* _EXERCISE BRIEF_
Write the full listing out again, word for word, but omit the pictures.

* _DATA SECTION_

★ ★ ★ ★ ★ ★ ★

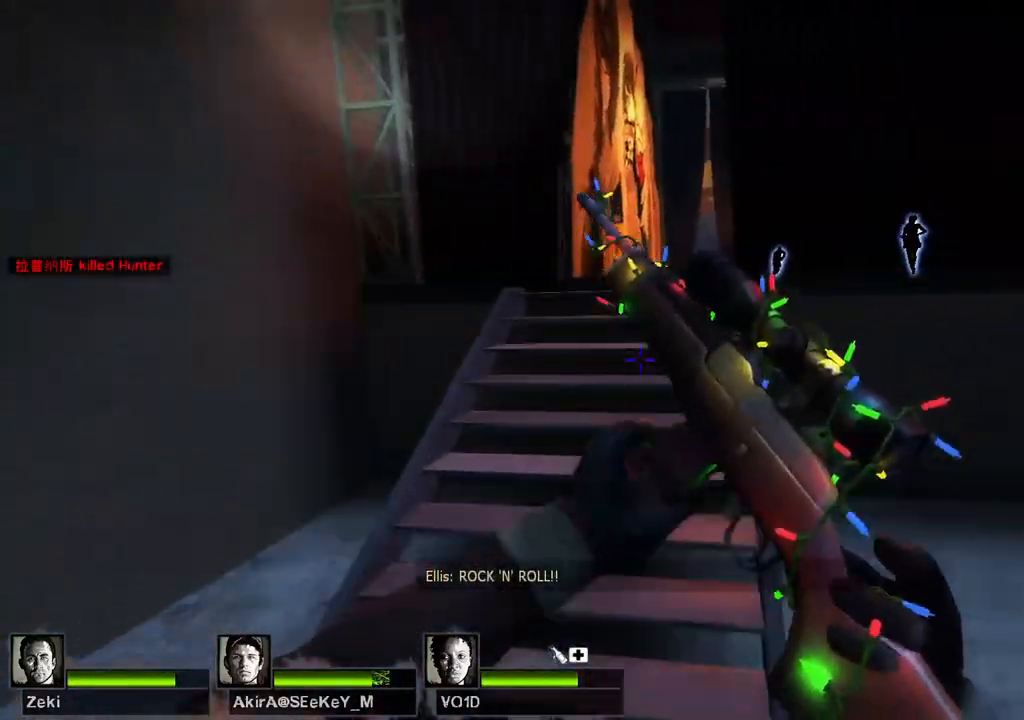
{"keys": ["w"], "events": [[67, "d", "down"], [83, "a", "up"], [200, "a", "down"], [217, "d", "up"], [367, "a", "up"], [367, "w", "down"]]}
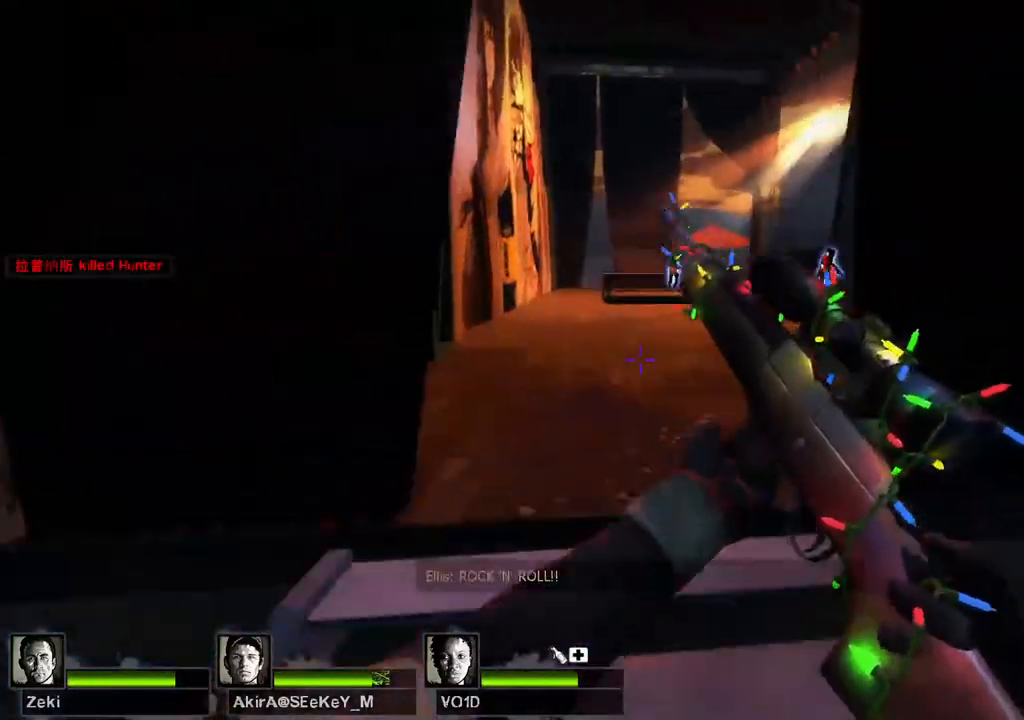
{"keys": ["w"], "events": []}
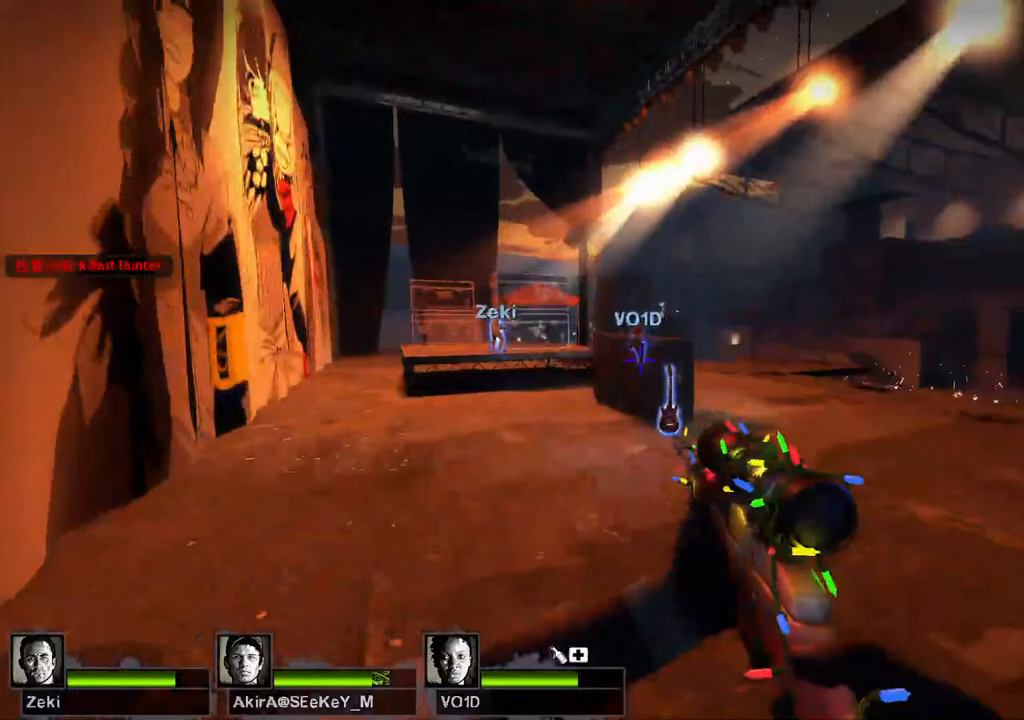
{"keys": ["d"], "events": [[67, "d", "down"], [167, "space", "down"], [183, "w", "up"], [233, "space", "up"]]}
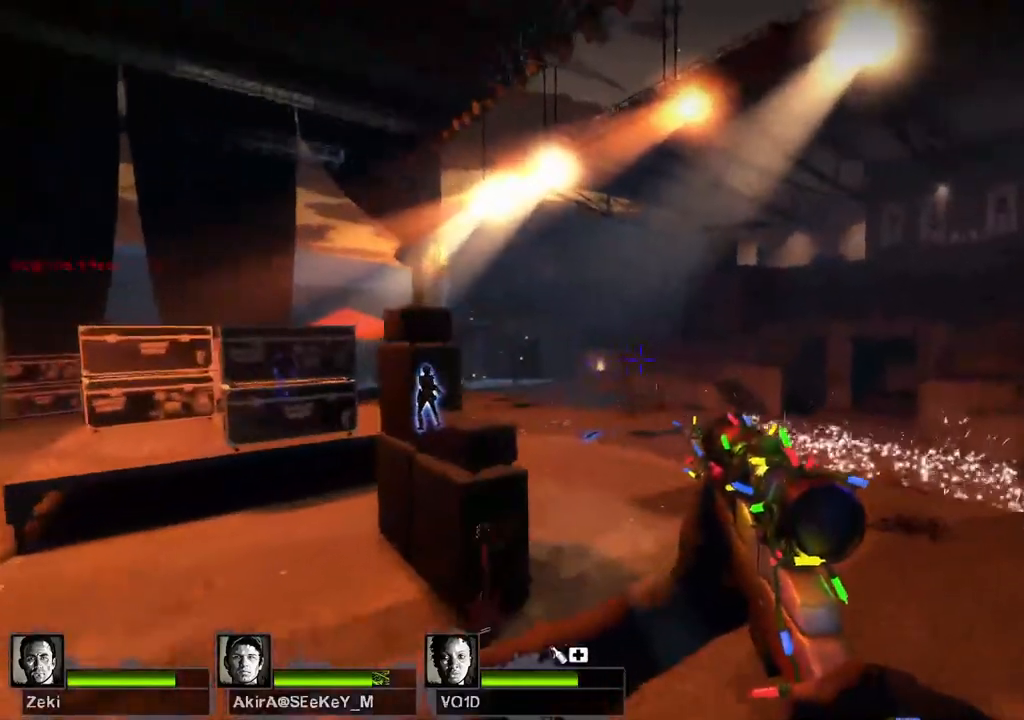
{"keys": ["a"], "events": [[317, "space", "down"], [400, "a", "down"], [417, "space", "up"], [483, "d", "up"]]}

★ ★ ★ ★ ★ ★ ★

* _ANSWER FOR THIS EXERCISE_
{"keys": ["w"], "events": [[67, "d", "down"], [83, "a", "up"], [200, "a", "down"], [217, "d", "up"], [367, "a", "up"], [367, "w", "down"]]}
{"keys": ["w"], "events": []}
{"keys": ["d"], "events": [[67, "d", "down"], [167, "space", "down"], [183, "w", "up"], [233, "space", "up"]]}
{"keys": ["a"], "events": [[317, "space", "down"], [400, "a", "down"], [417, "space", "up"], [483, "d", "up"]]}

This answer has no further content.